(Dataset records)
↓

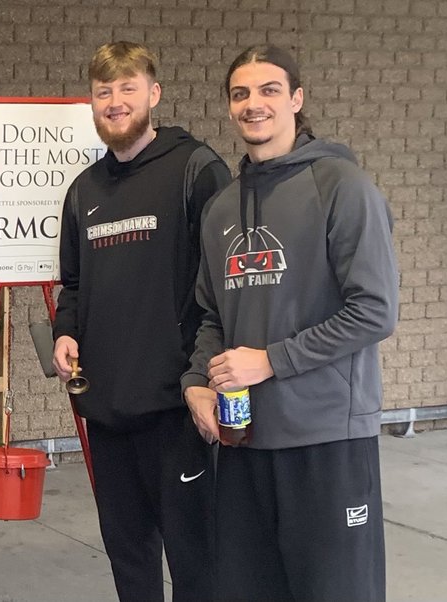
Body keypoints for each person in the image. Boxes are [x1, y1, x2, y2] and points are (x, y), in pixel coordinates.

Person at [182, 44, 398, 602]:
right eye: (241, 93)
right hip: (244, 442)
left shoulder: (343, 187)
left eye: (269, 90)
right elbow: (211, 315)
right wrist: (197, 386)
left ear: (296, 100)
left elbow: (375, 310)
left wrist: (270, 361)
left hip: (327, 440)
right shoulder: (222, 209)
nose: (254, 104)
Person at [50, 42, 231, 602]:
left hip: (177, 409)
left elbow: (224, 288)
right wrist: (64, 330)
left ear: (153, 93)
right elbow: (74, 285)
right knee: (129, 561)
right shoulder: (84, 191)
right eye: (104, 92)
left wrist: (204, 379)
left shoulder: (197, 170)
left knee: (194, 561)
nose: (115, 101)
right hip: (106, 410)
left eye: (128, 88)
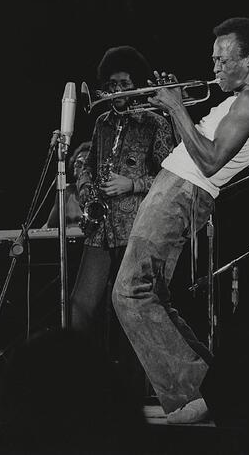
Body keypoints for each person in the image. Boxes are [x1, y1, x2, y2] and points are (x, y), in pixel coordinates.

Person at [111, 17, 249, 423]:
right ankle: (215, 389)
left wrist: (175, 108)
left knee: (130, 292)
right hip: (176, 186)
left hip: (183, 190)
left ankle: (190, 393)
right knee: (153, 295)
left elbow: (209, 159)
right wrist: (171, 108)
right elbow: (198, 146)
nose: (215, 68)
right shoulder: (238, 99)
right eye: (214, 59)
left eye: (224, 60)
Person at [71, 46, 174, 377]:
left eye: (124, 83)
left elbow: (170, 176)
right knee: (80, 305)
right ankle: (82, 377)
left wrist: (131, 185)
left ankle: (135, 388)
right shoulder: (101, 122)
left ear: (136, 84)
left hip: (137, 227)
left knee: (129, 310)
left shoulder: (155, 123)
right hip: (100, 227)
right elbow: (87, 163)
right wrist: (87, 191)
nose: (117, 91)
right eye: (112, 84)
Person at [42, 141, 91, 228]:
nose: (78, 163)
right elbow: (50, 225)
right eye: (78, 160)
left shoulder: (100, 193)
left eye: (84, 161)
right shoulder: (66, 191)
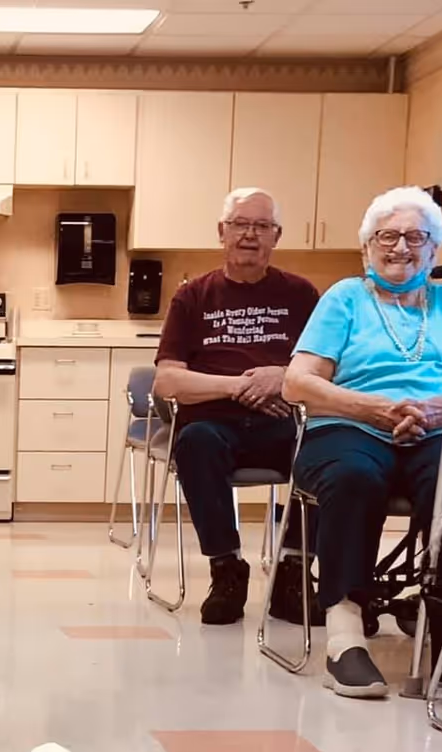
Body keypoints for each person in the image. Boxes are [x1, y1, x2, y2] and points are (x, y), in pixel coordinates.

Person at [282, 186, 442, 698]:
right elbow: (298, 382)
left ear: (434, 250)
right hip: (349, 428)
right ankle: (345, 636)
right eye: (388, 236)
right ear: (367, 248)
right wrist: (373, 408)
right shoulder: (344, 298)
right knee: (354, 477)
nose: (401, 247)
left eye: (416, 237)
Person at [152, 188, 319, 625]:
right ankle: (226, 569)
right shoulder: (192, 298)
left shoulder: (302, 296)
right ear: (222, 232)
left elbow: (328, 369)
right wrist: (239, 386)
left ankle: (293, 570)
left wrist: (280, 377)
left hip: (283, 423)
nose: (250, 235)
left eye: (261, 226)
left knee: (329, 449)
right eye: (241, 225)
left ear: (277, 236)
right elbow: (168, 380)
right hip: (215, 425)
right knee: (195, 443)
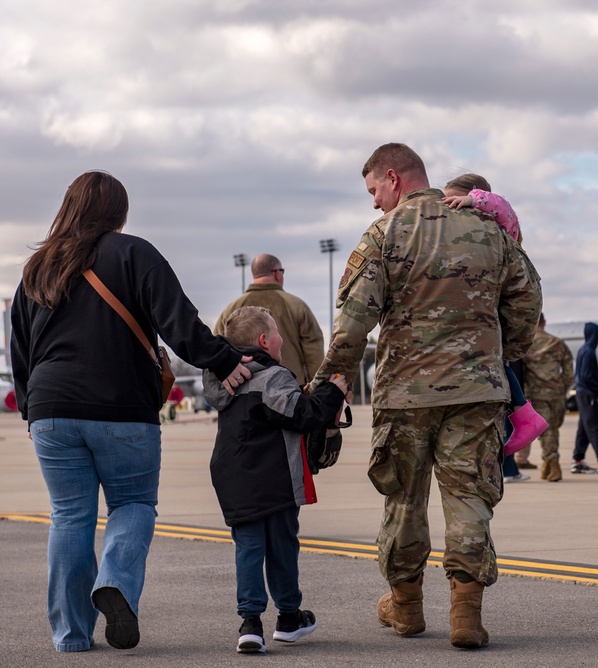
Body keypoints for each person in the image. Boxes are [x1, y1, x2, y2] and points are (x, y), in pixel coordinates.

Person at [308, 143, 542, 649]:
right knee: (469, 498)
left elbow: (352, 324)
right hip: (479, 391)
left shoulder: (386, 232)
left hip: (405, 395)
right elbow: (528, 297)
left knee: (403, 500)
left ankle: (408, 608)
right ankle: (466, 615)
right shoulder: (488, 230)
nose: (374, 202)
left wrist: (331, 382)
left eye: (374, 190)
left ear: (393, 178)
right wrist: (500, 351)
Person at [10, 171, 251, 653]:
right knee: (133, 505)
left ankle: (72, 636)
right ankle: (116, 583)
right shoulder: (135, 252)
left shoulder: (37, 267)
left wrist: (32, 412)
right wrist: (226, 361)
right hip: (123, 407)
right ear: (119, 214)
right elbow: (180, 324)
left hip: (52, 408)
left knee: (69, 517)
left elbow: (20, 347)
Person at [205, 306, 348, 654]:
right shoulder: (272, 376)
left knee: (249, 549)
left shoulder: (227, 380)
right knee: (282, 547)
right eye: (277, 332)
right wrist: (334, 392)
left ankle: (250, 623)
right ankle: (288, 617)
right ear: (264, 341)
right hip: (274, 480)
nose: (281, 338)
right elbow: (302, 414)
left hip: (234, 479)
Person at [442, 173, 547, 457]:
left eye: (455, 201)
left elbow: (502, 206)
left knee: (499, 364)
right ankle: (522, 414)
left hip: (494, 307)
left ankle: (524, 413)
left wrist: (472, 200)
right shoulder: (482, 233)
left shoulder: (497, 222)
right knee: (499, 365)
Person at [215, 254, 326, 385]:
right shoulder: (297, 306)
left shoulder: (231, 309)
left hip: (242, 391)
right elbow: (314, 350)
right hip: (290, 390)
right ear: (277, 273)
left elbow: (216, 348)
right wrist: (317, 388)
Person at [520, 313, 575, 482]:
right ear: (544, 322)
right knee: (553, 428)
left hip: (536, 394)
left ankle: (551, 462)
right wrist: (563, 389)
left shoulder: (524, 345)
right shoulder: (558, 343)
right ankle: (549, 463)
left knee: (546, 430)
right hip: (556, 393)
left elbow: (520, 373)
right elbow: (568, 372)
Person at [570, 322, 598, 473]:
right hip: (588, 393)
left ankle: (578, 459)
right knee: (594, 426)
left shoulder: (583, 349)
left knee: (584, 428)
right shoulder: (589, 351)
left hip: (582, 392)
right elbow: (586, 376)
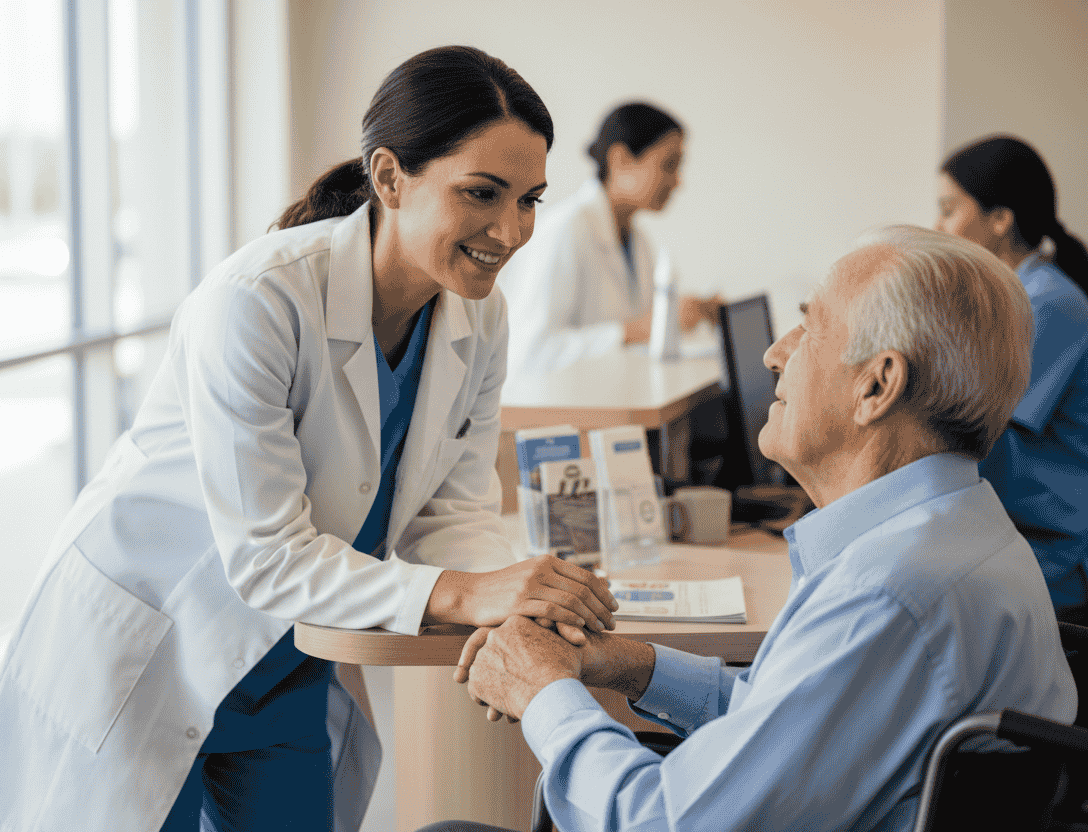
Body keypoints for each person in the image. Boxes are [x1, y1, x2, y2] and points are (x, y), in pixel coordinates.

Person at [0, 45, 620, 832]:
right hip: (148, 653)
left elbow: (455, 508)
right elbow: (268, 554)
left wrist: (514, 599)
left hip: (287, 666)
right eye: (483, 193)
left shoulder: (480, 314)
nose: (511, 231)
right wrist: (468, 594)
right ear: (388, 178)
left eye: (531, 200)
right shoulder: (257, 301)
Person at [437, 226, 1077, 832]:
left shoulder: (890, 593)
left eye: (810, 329)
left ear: (877, 385)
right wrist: (627, 665)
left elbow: (662, 821)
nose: (776, 352)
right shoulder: (960, 530)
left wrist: (544, 693)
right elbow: (791, 730)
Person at [936, 135, 1088, 621]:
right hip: (1020, 542)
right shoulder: (1017, 297)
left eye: (948, 209)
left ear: (1000, 219)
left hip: (1052, 560)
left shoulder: (1046, 306)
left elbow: (977, 434)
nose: (937, 227)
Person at [497, 102, 723, 379]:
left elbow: (646, 330)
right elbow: (530, 352)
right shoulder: (566, 229)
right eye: (668, 165)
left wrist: (688, 314)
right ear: (620, 160)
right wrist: (636, 331)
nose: (678, 182)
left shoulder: (638, 241)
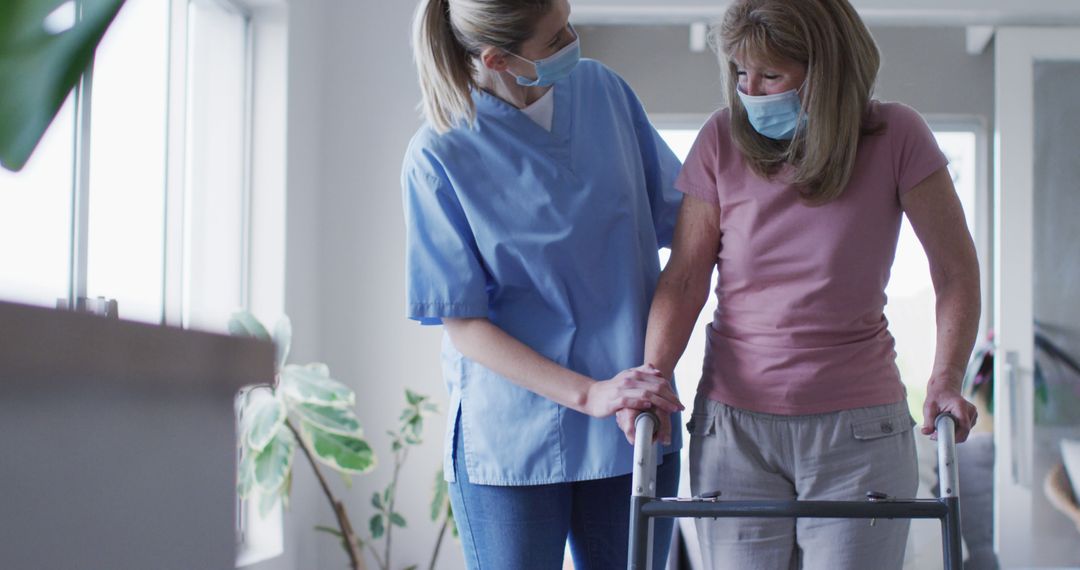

↑

Work item
With the pictures omitted, print precisely the lines from the one with "left wrist: (688, 314)" to the final line of the records, both included.

Answer area
left wrist: (688, 314)
right ear: (620, 160)
right wrist: (636, 331)
nose: (678, 182)
left shoulder: (638, 241)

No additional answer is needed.